===== STORED DATA =====

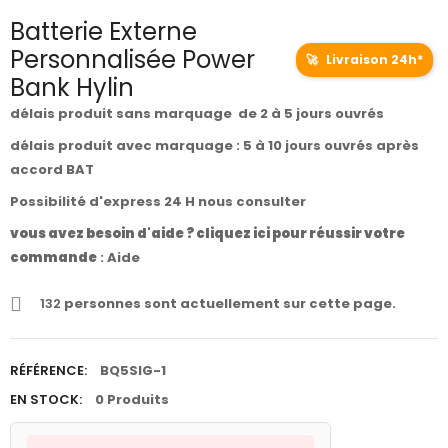
Batterie Externe
Personnalisée Power
🚀
Livraison 24h*
Bank Hylin
délais produit sans marquage de 2 à 5 jours ouvrés
délais produit avec marquage : 5 à 10 jours ouvrés après
accord BAT
Possibilité d'express 24 H nous consulter
vous avez besoin d'aide ? cliquez ici pour réussir votre
commande
:
Aide
132
personnes sont actuellement sur cette page.
RÉFÉRENCE:
BQ5SIG-1
EN STOCK:
0 Produits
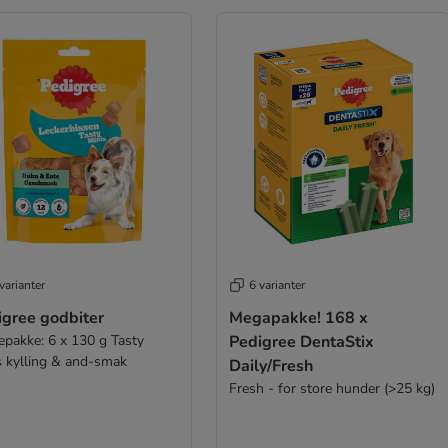
varianter
6 varianter
igree godbiter
Megapakke! 168 x
epakke: 6 x 130 g Tasty
Pedigree DentaStix
s kylling & and-smak
Daily/Fresh
Fresh - for store hunder (>25 kg)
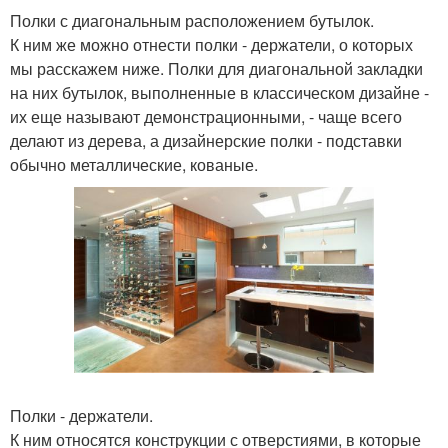
Полки с диагональным расположением бутылок.
К ним же можно отнести полки - держатели, о которых
мы расскажем ниже. Полки для диагональной закладки
на них бутылок, выполненные в классическом дизайне -
их еще называют демонстрационными, - чаще всего
делают из дерева, а дизайнерские полки - подставки
обычно металлические, кованые.
Полки - держатели.
К ним относятся конструкции с отверстиями, в которые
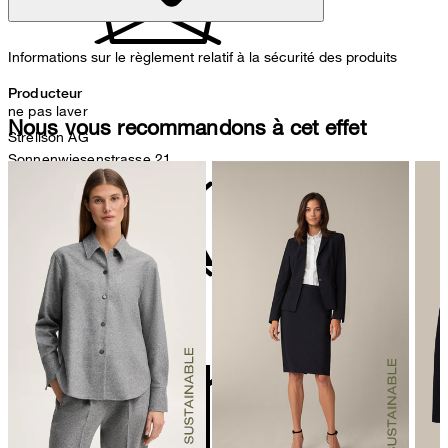
Informations sur le règlement relatif à la sécurité des produits
Producteur
ne pas laver
Nous vous recommandons à cet effet
Strellson AG
Sonnenwiesenstrasse 21
8280 Kreuzlingen
Suisse
Représentant autorisé
Strellson GmbH
ne pas décolorer
Line-Eid-Str. 6
78467 Konstanz
Germany
contact@strellson.com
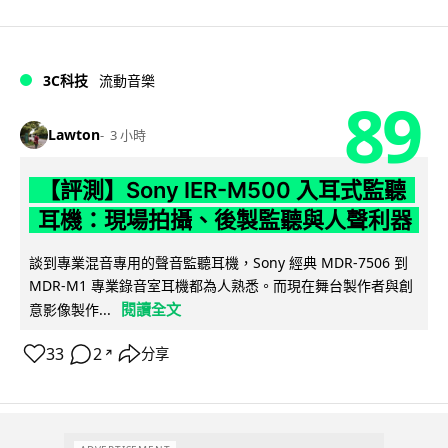
3C科技
流動音樂
89
Lawton
3 小時
【評測】Sony IER-M500 入耳式監聽
耳機：現場拍攝、後製監聽與人聲利器
談到專業混音專用的聲音監聽耳機，Sony 經典 MDR-7506 到
MDR-M1 專業錄音室耳機都為人熟悉。而現在舞台製作者與創
閱讀全文
意影像製作...
33
2
分享
↗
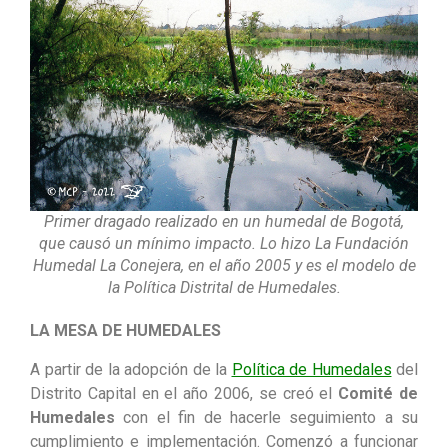
Primer dragado realizado en un humedal de Bogotá,
que causó un mínimo impacto. Lo hizo La Fundación
Humedal La Conejera, en el año 2005 y es el modelo de
la Política Distrital de Humedales.
LA MESA DE HUMEDALES
A partir de la adopción de la
Política de Humedales
del
Distrito Capital en el año 2006, se creó el
Comité de
Humedales
con el fin de hacerle seguimiento a su
cumplimiento e implementación. Comenzó a funcionar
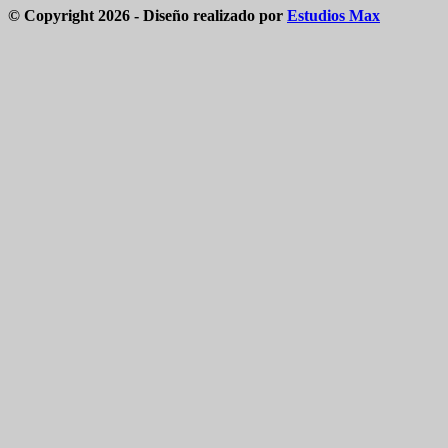
© Copyright 2026 - Diseño realizado por
Estudios Max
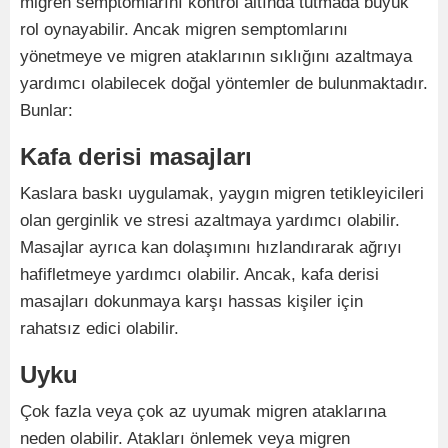
migren semptomlarını kontrol altında tutmada büyük
rol oynayabilir. Ancak migren semptomlarını
yönetmeye ve migren ataklarının sıklığını azaltmaya
yardımcı olabilecek doğal yöntemler de bulunmaktadır.
Bunlar:
Kafa derisi masajları
Kaslara baskı uygulamak, yaygın migren tetikleyicileri
olan gerginlik ve stresi azaltmaya yardımcı olabilir.
Masajlar ayrıca kan dolaşımını hızlandırarak ağrıyı
hafifletmeye yardımcı olabilir. Ancak, kafa derisi
masajları dokunmaya karşı hassas kişiler için
rahatsız edici olabilir.
Uyku
Çok fazla veya çok az uyumak migren ataklarına
neden olabilir. Atakları önlemek veya migren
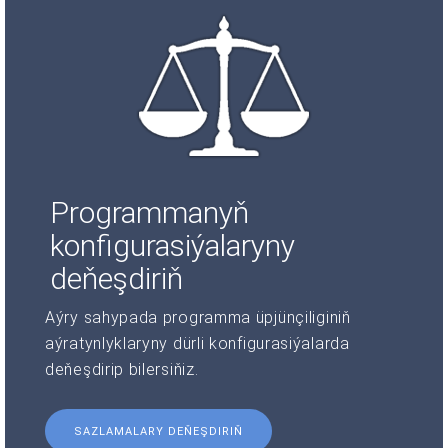
Programmanyň
konfigurasiýalaryny
deňeşdiriň
Aýry sahypada programma üpjünçiliginiň
aýratynlyklaryny dürli konfigurasiýalarda
deňeşdirip bilersiňiz.
SAZLAMALARY DEŇEŞDIRIŇ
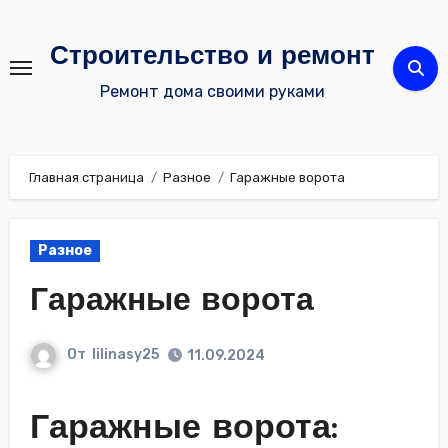
Перейти
к
Строительство и ремонт
содержимому
Ремонт дома своими руками
Главная страница
Разное
Гаражные ворота
Разное
Гаражные ворота
От
lilinasy25
11.09.2024
Гаражные ворота:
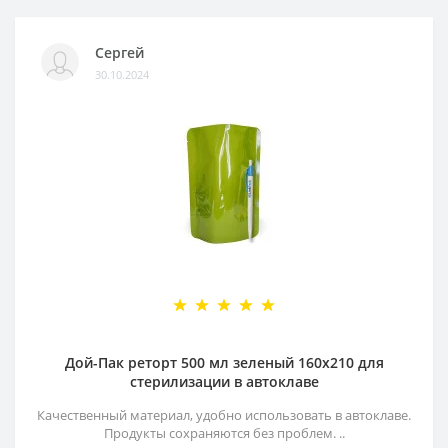
Сергей
30.10.2024
Дой-Пак реторт 500 мл зеленый 160х210 для
стерилизации в автоклаве
Качественный материал, удобно использовать в автоклаве.
Продукты сохраняются без проблем. ..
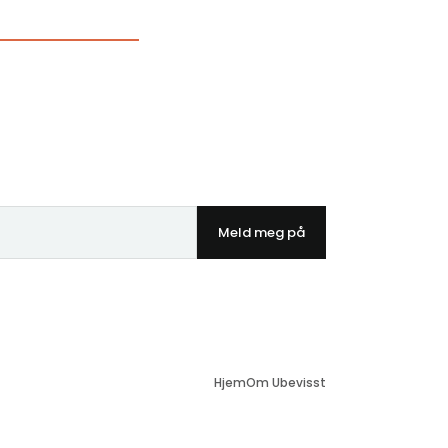
Meld meg på
Hjem
Om Ubevisst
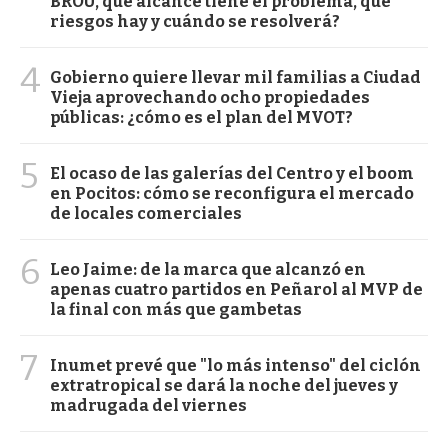
BROU, qué alcance tiene el problema, qué
riesgos hay y cuándo se resolverá?
4
Gobierno quiere llevar mil familias a Ciudad
Vieja aprovechando ocho propiedades
públicas: ¿cómo es el plan del MVOT?
5
El ocaso de las galerías del Centro y el boom
en Pocitos: cómo se reconfigura el mercado
de locales comerciales
6
Leo Jaime: de la marca que alcanzó en
apenas cuatro partidos en Peñarol al MVP de
la final con más que gambetas
7
Inumet prevé que "lo más intenso" del ciclón
extratropical se dará la noche del jueves y
madrugada del viernes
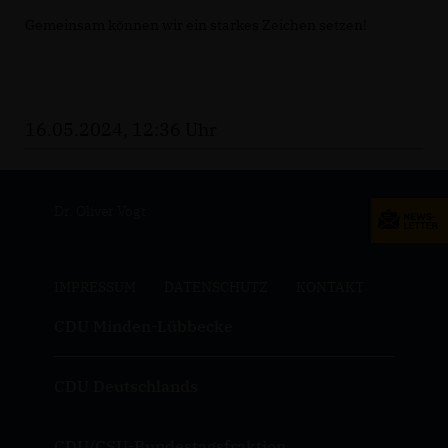
Gemeinsam können wir ein starkes Zeichen setzen!
16.05.2024, 12:36 Uhr
Dr. Oliver Vogt
IMPRESSUM
DATENSCHUTZ
KONTAKT
CDU Minden-Lübbecke
CDU Deutschlands
CDU/CSU-Bundestagsfraktion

=====

= DIRECTIONS =
The data above must be given back verbatim, minus its images.

= RESPONSE =
Batterie Externe
Personnalisée Power
🚀
Livraison 24h*
Bank Hylin
délais produit sans marquage de 2 à 5 jours ouvrés
délais produit avec marquage : 5 à 10 jours ouvrés après
accord BAT
Possibilité d'express 24 H nous consulter
vous avez besoin d'aide ? cliquez ici pour réussir votre
commande
:
Aide
132
personnes sont actuellement sur cette page.
RÉFÉRENCE:
BQ5SIG-1
EN STOCK:
0 Produits
varianter
6 varianter
igree godbiter
Megapakke! 168 x
epakke: 6 x 130 g Tasty
Pedigree DentaStix
s kylling & and-smak
Daily/Fresh
Fresh - for store hunder (>25 kg)
Полки с диагональным расположением бутылок.
К ним же можно отнести полки - держатели, о которых
мы расскажем ниже. Полки для диагональной закладки
на них бутылок, выполненные в классическом дизайне -
их еще называют демонстрационными, - чаще всего
делают из дерева, а дизайнерские полки - подставки
обычно металлические, кованые.
Полки - держатели.
К ним относятся конструкции с отверстиями, в которые
Informations sur le règlement relatif à la sécurité des produits
Producteur
ne pas laver
Nous vous recommandons à cet effet
Strellson AG
Sonnenwiesenstrasse 21
8280 Kreuzlingen
Suisse
Représentant autorisé
Strellson GmbH
ne pas décolorer
Line-Eid-Str. 6
78467 Konstanz
Germany
contact@strellson.com
3C科技
流動音樂
89
Lawton
3 小時
【評測】Sony IER-M500 入耳式監聽
耳機：現場拍攝、後製監聽與人聲利器
談到專業混音專用的聲音監聽耳機，Sony 經典 MDR-7506 到
MDR-M1 專業錄音室耳機都為人熟悉。而現在舞台製作者與創
閱讀全文
意影像製作...
33
2
分享
↗
Primer dragado realizado en un humedal de Bogotá,
que causó un mínimo impacto. Lo hizo La Fundación
Humedal La Conejera, en el año 2005 y es el modelo de
la Política Distrital de Humedales.
LA MESA DE HUMEDALES
A partir de la adopción de la
Política de Humedales
del
Distrito Capital en el año 2006, se creó el
Comité de
Humedales
con el fin de hacerle seguimiento a su
cumplimiento e implementación. Comenzó a funcionar
© Copyright 2026 - Diseño realizado por
Estudios Max
migren semptomlarını kontrol altında tutmada büyük
rol oynayabilir. Ancak migren semptomlarını
yönetmeye ve migren ataklarının sıklığını azaltmaya
yardımcı olabilecek doğal yöntemler de bulunmaktadır.
Bunlar:
Kafa derisi masajları
Kaslara baskı uygulamak, yaygın migren tetikleyicileri
olan gerginlik ve stresi azaltmaya yardımcı olabilir.
Masajlar ayrıca kan dolaşımını hızlandırarak ağrıyı
hafifletmeye yardımcı olabilir. Ancak, kafa derisi
masajları dokunmaya karşı hassas kişiler için
rahatsız edici olabilir.
Uyku
Çok fazla veya çok az uyumak migren ataklarına
neden olabilir. Atakları önlemek veya migren
Programmanyň
konfigurasiýalaryny
deňeşdiriň
Aýry sahypada programma üpjünçiliginiň
aýratynlyklaryny dürli konfigurasiýalarda
deňeşdirip bilersiňiz.
SAZLAMALARY DEŇEŞDIRIŇ
Перейти
к
Строительство и ремонт
содержимому
Ремонт дома своими руками
Главная страница
Разное
Гаражные ворота
Разное
Гаражные ворота
От
lilinasy25
11.09.2024
Гаражные ворота:
Сергей
30.10.2024
Дой-Пак реторт 500 мл зеленый 160х210 для
стерилизации в автоклаве
Качественный материал, удобно использовать в автоклаве.
Продукты сохраняются без проблем. ..
Meld meg på
Hjem
Om Ubevisst
BROU, qué alcance tiene el problema, qué
riesgos hay y cuándo se resolverá?
4
Gobierno quiere llevar mil familias a Ciudad
Vieja aprovechando ocho propiedades
públicas: ¿cómo es el plan del MVOT?
5
El ocaso de las galerías del Centro y el boom
en Pocitos: cómo se reconfigura el mercado
de locales comerciales
6
Leo Jaime: de la marca que alcanzó en
apenas cuatro partidos en Peñarol al MVP de
la final con más que gambetas
7
Inumet prevé que "lo más intenso" del ciclón
extratropical se dará la noche del jueves y
madrugada del viernes
Gemeinsam können wir ein starkes Zeichen setzen!
16.05.2024, 12:36 Uhr
Dr. Oliver Vogt
IMPRESSUM
DATENSCHUTZ
KONTAKT
CDU Minden-Lübbecke
CDU Deutschlands
CDU/CSU-Bundestagsfraktion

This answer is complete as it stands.